In 2010, the Neurological Institute at Miami Valley Hospital was established. The neurological institute is in partnership with Premier Health Partners and Wright State University. The Center focuses on the treatment, diagnosis, and research of neurological disorders. In addition, Miami Valley Hospital completed a 484,000 sqft, 12-story tower, focusing on cardiac and orthopedic care. The expansion allowed for 98 percent of the hospital to contain all private patient rooms and for the hospital itself to grow to almost 3 e6sqft.

On June 2, 2022, a shooting occurred at the hospital, when Brian Booth, a 30-year-old inmate at the county jail, fatally shot Darrell Holderman, a 78-year-old security guard.
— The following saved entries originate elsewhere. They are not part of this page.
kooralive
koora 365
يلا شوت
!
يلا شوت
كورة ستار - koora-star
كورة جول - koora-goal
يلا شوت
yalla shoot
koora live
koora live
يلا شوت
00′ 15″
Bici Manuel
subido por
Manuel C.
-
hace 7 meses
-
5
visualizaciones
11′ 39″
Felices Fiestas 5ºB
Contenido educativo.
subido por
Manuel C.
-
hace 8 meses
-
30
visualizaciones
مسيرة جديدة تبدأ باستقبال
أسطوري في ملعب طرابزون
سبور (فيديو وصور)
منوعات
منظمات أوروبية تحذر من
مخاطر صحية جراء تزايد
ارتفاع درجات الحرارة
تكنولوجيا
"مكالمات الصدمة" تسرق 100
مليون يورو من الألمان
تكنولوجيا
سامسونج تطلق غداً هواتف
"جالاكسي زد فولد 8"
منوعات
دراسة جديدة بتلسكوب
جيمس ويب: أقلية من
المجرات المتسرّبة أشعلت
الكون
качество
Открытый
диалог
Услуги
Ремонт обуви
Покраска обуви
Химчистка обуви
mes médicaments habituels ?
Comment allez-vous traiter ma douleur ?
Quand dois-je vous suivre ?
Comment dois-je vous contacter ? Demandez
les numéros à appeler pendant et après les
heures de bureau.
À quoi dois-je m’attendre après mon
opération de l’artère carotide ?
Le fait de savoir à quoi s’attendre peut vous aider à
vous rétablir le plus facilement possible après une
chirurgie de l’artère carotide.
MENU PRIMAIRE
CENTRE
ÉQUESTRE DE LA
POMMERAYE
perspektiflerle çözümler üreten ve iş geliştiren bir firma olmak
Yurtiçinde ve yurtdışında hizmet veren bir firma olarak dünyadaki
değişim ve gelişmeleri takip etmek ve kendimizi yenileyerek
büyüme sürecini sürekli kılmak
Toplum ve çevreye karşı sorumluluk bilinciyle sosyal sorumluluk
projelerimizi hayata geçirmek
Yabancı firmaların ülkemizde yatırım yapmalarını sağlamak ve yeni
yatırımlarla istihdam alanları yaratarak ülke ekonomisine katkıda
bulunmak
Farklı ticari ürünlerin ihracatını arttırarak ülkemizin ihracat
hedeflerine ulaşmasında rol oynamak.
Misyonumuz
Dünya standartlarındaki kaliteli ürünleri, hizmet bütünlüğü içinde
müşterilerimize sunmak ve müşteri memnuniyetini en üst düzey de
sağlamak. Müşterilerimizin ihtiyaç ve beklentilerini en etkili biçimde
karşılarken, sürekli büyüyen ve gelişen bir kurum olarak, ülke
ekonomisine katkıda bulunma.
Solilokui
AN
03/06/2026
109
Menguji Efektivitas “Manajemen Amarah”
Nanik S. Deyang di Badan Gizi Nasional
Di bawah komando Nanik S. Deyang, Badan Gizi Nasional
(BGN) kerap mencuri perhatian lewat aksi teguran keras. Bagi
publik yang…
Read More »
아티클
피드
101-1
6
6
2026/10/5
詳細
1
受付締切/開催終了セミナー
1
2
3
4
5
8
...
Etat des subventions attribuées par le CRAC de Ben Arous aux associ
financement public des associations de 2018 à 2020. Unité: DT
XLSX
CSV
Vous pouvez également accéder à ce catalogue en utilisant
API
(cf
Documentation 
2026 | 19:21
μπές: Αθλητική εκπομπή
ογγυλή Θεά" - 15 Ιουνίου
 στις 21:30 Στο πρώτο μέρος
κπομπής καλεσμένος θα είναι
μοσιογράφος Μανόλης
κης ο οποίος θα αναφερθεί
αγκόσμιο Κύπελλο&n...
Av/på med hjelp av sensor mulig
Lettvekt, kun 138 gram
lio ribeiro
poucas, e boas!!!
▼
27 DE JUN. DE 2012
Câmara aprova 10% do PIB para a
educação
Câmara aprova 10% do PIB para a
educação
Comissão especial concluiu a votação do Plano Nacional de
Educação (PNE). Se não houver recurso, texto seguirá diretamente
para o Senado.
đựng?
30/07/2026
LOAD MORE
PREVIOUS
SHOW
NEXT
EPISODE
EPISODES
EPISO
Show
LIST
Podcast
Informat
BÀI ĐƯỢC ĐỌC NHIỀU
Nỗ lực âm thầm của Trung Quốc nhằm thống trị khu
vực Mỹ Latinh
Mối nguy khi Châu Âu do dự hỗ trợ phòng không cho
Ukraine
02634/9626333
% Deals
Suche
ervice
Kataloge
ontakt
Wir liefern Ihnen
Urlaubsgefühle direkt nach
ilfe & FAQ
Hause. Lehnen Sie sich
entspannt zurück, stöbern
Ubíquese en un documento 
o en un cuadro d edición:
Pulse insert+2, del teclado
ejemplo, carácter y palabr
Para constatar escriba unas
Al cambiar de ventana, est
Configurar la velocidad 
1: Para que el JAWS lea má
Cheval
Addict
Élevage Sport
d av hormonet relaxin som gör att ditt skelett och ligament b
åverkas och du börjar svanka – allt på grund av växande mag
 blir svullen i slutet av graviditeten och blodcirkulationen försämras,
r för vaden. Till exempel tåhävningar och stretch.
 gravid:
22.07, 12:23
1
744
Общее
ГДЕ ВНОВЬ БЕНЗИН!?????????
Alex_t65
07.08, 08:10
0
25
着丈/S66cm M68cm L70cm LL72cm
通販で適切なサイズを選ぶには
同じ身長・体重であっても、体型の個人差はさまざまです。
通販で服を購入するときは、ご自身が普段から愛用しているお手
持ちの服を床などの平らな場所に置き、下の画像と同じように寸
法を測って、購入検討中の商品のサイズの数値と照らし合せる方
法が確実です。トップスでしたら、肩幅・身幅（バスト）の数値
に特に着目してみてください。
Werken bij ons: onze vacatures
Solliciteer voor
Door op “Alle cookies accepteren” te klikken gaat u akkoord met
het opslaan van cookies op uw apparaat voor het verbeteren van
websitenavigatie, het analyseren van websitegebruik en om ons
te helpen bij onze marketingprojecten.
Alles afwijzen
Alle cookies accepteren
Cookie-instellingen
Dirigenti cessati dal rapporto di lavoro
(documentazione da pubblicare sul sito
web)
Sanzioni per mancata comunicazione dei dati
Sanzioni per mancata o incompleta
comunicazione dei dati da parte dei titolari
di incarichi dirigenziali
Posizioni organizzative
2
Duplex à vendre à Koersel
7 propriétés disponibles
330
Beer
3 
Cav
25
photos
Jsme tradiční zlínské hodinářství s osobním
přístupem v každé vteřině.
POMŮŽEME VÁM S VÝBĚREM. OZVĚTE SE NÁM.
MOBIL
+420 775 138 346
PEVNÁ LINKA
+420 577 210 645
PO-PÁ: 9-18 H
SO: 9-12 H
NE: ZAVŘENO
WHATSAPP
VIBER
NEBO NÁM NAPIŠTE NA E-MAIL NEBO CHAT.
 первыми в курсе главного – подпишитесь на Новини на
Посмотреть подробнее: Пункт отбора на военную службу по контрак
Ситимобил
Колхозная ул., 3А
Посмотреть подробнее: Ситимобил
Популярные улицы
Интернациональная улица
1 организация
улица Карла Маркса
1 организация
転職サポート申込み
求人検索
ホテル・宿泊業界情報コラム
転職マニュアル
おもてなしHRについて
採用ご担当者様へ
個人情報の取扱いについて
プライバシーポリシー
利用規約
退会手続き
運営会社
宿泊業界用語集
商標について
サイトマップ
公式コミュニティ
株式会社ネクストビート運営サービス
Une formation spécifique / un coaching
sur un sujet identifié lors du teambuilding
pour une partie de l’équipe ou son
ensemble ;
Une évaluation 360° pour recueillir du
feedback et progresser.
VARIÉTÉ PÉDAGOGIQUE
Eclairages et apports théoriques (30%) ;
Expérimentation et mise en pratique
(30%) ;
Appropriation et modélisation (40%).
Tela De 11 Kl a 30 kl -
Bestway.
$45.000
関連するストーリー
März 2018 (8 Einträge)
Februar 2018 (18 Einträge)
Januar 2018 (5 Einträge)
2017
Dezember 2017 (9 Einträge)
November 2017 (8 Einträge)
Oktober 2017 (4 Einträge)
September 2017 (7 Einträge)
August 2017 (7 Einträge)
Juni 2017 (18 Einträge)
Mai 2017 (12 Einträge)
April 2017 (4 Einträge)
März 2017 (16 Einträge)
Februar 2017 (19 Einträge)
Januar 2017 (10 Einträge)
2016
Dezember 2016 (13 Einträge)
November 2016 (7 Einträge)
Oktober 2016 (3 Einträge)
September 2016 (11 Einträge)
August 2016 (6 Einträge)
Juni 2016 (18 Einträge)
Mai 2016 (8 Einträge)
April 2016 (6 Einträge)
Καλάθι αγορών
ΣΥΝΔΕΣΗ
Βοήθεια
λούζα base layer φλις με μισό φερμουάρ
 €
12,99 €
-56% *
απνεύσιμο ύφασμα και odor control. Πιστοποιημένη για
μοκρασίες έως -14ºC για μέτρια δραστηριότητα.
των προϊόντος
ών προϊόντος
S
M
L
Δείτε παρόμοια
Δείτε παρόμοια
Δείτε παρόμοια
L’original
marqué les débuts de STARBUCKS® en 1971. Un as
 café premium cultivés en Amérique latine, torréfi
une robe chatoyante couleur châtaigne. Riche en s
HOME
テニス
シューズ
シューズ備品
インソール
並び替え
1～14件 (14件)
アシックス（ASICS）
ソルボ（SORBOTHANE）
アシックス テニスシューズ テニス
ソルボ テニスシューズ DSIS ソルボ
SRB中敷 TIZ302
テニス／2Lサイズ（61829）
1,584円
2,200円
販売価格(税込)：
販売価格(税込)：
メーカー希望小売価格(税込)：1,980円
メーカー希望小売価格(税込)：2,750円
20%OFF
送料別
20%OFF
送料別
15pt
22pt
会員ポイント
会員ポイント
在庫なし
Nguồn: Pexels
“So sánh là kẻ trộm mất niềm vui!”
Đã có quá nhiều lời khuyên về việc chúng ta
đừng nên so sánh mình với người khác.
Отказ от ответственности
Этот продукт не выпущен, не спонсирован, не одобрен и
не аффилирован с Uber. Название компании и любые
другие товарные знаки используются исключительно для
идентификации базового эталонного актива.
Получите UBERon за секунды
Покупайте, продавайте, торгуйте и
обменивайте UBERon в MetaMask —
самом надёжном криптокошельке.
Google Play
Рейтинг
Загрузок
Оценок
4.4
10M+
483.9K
Booth then reportedly pointed his gun at others in the hospital, before shooting himself dead in the parking lot.

==Locations==
Other hospitals within the Premier Health Partners network are Atrium Medical Center in Warren County, Upper Valley Medical Center in Miami County, Miami Valley Hospital North in Englewood, Ohio, and Miami Valley Hospital South in Centerville, Ohio.